• [TESTO DELL'ESERCIZIO]
────

Il troll di partito: nuova figura di cui non sentivamo la mancanza

troll

Ora vi racconto una storiella, e capirete perché non vi comparirà il nome del personaggio né link che possano “nutrirlo”.
Sapete che nel gergo della rete di dice “don’t feed the trolls”, non date da mangiare ai troll. Per chi invece non lo sapesse, la frase invita a non andare dietro alle provocazioni di utenti del web che intervengono ad minchiam nelle discussioni per provocare casino e/o sviare l’attenzione. 

La storiella coinvolge da una parte uno dei cosiddetti peones del Parlamento, uno di quei deputati o senatori particolarmente ignoti alla massima parte degli italiani e che solo commettendo atti inverosimili (pensate a un Razzi o a uno Scilipoti, per dire) riescono a bucare lo spesso diaframma dell’anonimato. Dall’altra, tutti i ciclisti d’Italia.

Capita quindi che, alla fine di un bel novembre italiano, uno di costoro s’inventi, nel segreto della sua cameretta parlamentare, un articoletto da aggiungere alla riforma del Codice della strada, in cui senza usare termini espliciti si prevede in buona sostanza un bollo e una targa per le biciclette.
Ovviamente è una fesseria immane, e magari l’oscuro parlamentare neanche aveva calcolato l’effetto possibile: che il suo lavorìo venisse notato e che questo determinasse una catastrofe via web. Invece lo scopriamo e in un paio di giorni la cosa diventa un tormentone, fino al lancio di un tweetstorm (#labicinonsitocca) che in poche ore raggiunge la vetta dei trending topics (scusate per l’abuso di inglese, ma va così). La vicenda ha ovviamente una ricaduta mediatica notevole.

L’andamento delle reazioni del nostro è stato altilenante: dapprime risponde con boria e supponenza -e anche qualche insulto ma in fin dei conti nei social è normale- alle richieste di spiegazioni sull’abominio messo in cantiere, perché così è stato interpretato unanimemente. Una volta risvegliati i media, sia quelli di settore sia quelli più grandi, il peone fa invece mostra di umiltà, pentimento, comprensione delle critiche e anche rispetto per gli schiaffoni ricevuti da migliaia di mani.

E qui la trasformazione: qualche giorno dopo da peone si trasforma in troll. Compreso che ormai la bufera era superata, ha ricominciato a difendere, sempre con boria e disprezzo dell’opinione altrui, quello sgorbio normativo da lui partorito, con aggiunta di emoticon (le “faccine”) beffardi e affermazioni adolescenziali sullo stile “no, no e no che non lo ritiro”. Chi, come me, ha promosso la reazione civica a quell’assurda proposta, e alla successiva modifica peggiorativa, ha provato lo sconcerto dell’impotenza: “ma come -abbiamo ragionato con gli altri organizzatori del tweetstorm-, migliaia e migliaia di persone gli dicono che sta facendo una cazzata e questo insiste? Ma è scemo o che?”.

────

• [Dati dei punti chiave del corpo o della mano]

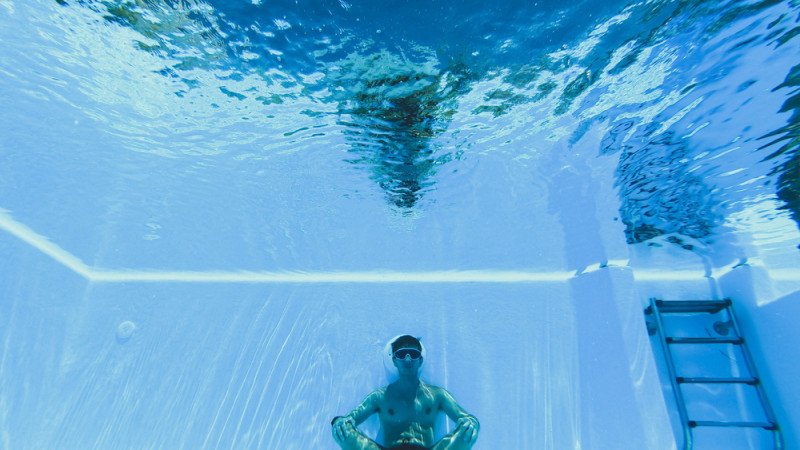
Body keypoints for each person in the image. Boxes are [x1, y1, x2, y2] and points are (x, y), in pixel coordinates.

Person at [331, 335, 479, 450]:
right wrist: (340, 422)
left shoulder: (437, 395)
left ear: (420, 360)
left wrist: (472, 423)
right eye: (402, 354)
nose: (408, 359)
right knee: (342, 429)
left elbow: (465, 417)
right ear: (394, 361)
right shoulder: (379, 397)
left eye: (413, 354)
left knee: (468, 430)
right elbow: (350, 419)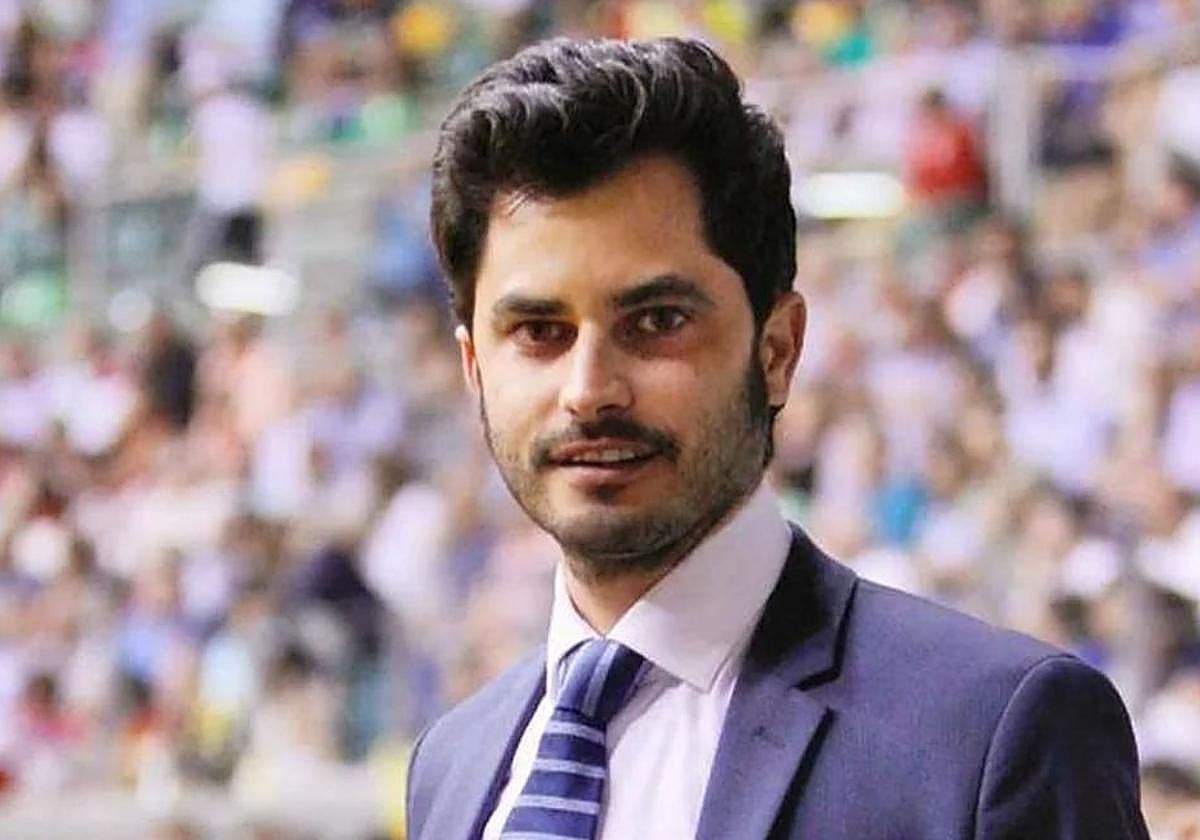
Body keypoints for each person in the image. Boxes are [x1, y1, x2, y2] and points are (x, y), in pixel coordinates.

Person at [406, 37, 1150, 840]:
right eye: (539, 331)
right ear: (474, 367)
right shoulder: (453, 764)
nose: (589, 390)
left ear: (777, 350)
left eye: (656, 321)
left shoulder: (993, 737)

────

• [COMPITO ASSEGNATO 1] Con quale hashtag è stato lanciato il tweetstorm di cui parla l'articolo sul troll di partito?
• [COMPITO ASSEGNATO 2] Scrivi il seguito dell'articolo sul troll di partito, ripartendo dopo la sua ultima frase.
Le righe di dati non servono.

• [LA TUA RISPOSTA 1] #labicinonsitocca

• [LA TUA RISPOSTA 2]
Abbiamo deciso che era “o che”. Secondo noi il tipo, capito che da questa storia può trarre, per quanto sia miserabile e patologico questo ragionamento da “purché se ne parli”, una qualche insperata notorietà. Appunto, alla SciliRazzi. Incurante del ridicolo, che riverbera peraltro sul suo partito che proprio piccolino non è, cerca la rissa sperando in un nuovo rigurgito di evidenza pubblica del suo nome. Un atteggiamento dunque da troll.

E qui arriva il nostro vero problema, di fondo: un parlamentare avanza una proposta non solo idiota ma persino pericolosa per mille e un motivo, una folla ingente di persone lo critica e gli chiede di ritirare la proposta, ma questo prosegue per la sua strada e anzi rivuole lo scontro. E’ a questo punto che ci rendiamo conto dell’esistenza del troll istituzionale, o di partito: non solo gli conviene lo scontro, ma neanche può essere arrestato con le parole, perché in fin dei conti la penna in mano ce l’ha solo lui. I suoi compagni di partito non sembrano volerlo fermare, malgrado il danno che ne deriverà a tutti loro, e noi non abbiamo altri strumenti oltre alla creazione del dibattito pubblico, l’informazione spontanea per verificare il tipo di consenso o dissenso, e la capacità di risvegliare i media: cose che porterebbero nuova forza (il “cibo”) al troll di partito.

Un episodio pericolosissimo, in cui l’unica arma a noi rimasta è quella “finale”, ovvero la sottrazione di consenso durante una delle periodiche chiamate alle urne di questo paese. Arma peraltro spuntata, perché del notevolissimo astensionismo se ne fregano tutti, e le alternative a quel partito possono legittimamente essere considerate impotabili da alcuni. E comunque il danno sarebbe fatto. Di fatto, il troll istituzionale appare imbattibile. O no?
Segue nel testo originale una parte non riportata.